Sunday 18 May 2014

Letting Go.

The past few days of living on my own have left me with far to much time to myself. Don't get me wrong. I love knowing that its my apartment, that I only have to clean up after myself, and that I at last have my own space, and its making me feel so grown up. However me being alone all of the time isn't a great thing. Me and my brain aren't very good to each other when left alone, haha. I must sound a bit insane right now but its the only way I really know how to put it.

David and I have remained friends as planned, and have spent some time together this weekend, he was even kind enough to come over today for a few hours so that I wouldn't be alone all day. The hours spent alone are ok if I manage to keep myself busy with dishes, or setting things up, but I can't seem to focus on things like shows/movies, and reading for very long. 
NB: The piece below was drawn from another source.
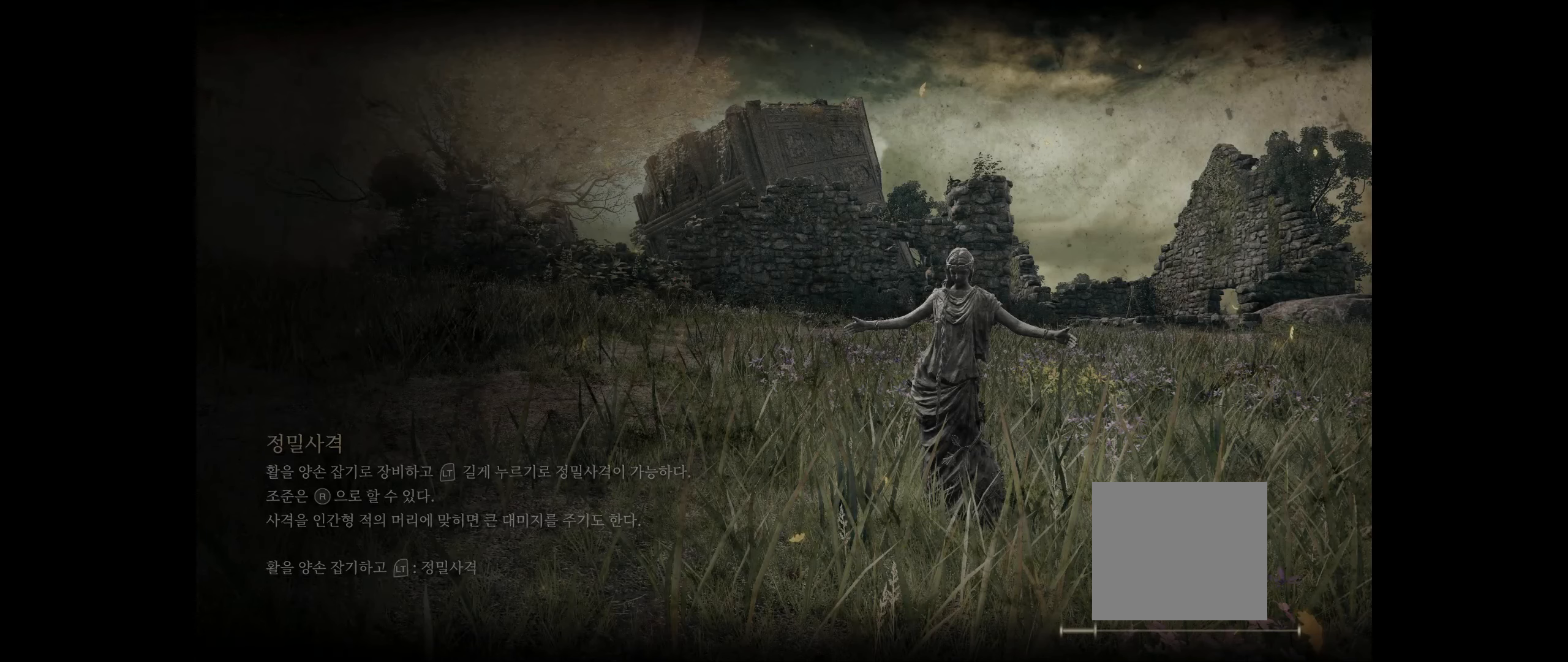
{"buttons": [], "left_stick": "center", "events": []}
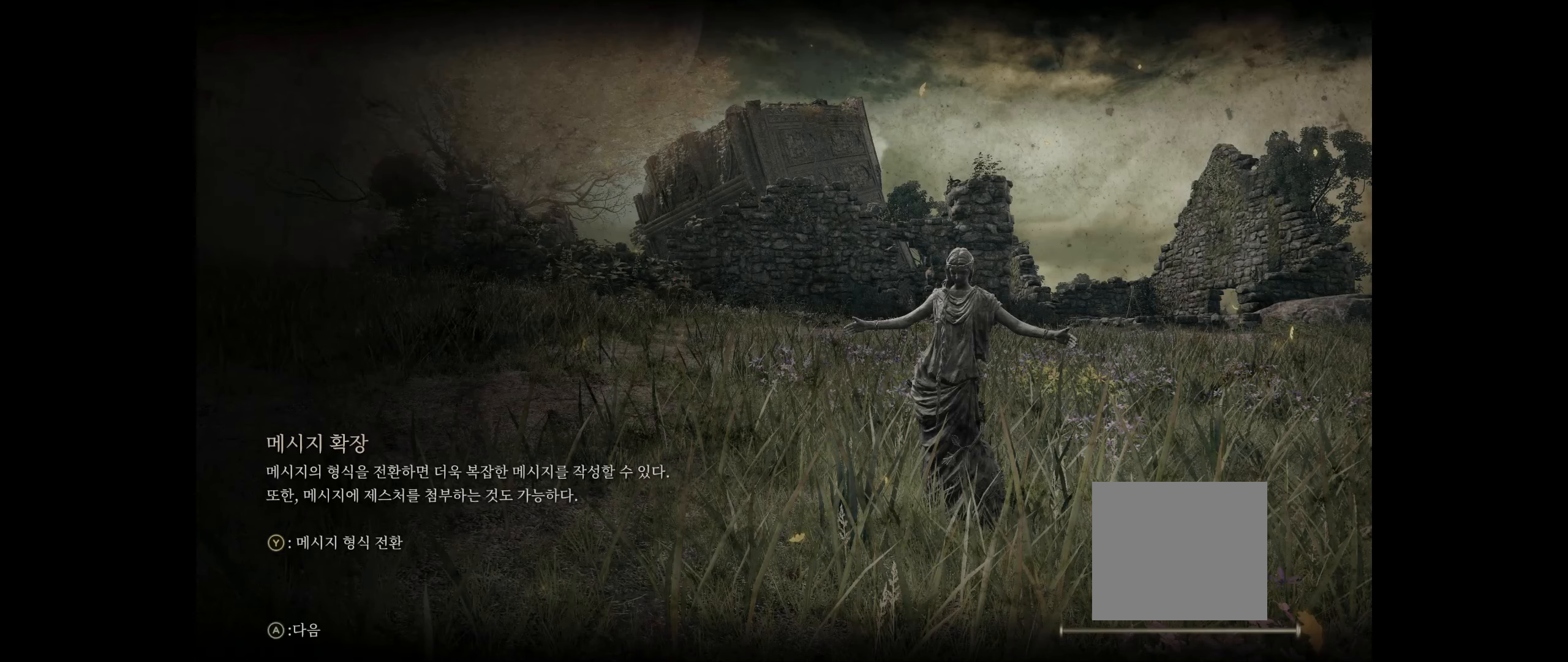
{"buttons": [], "left_stick": "center", "events": [[34, "A", "down"], [167, "A", "up"]]}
Then just all of a sudden I decided I need to just snap out of it. I need to just focus on myself as an individual and stop worrying about everything else. Yes I'm single, yes it's lonely, but how on earth did I manage all of those years alone without David, if I feel I can't now? The truth is I can! David hasn't even left my life and I am very grateful that he's still here for me. Its different, but he's a good friend and no matter how hard things are at the moment I wouldn't change him still being around for anything.

Time to focus on me, and what I want to do with my life, and stop worrying so much about being alone. It's OK, and things will one day be better!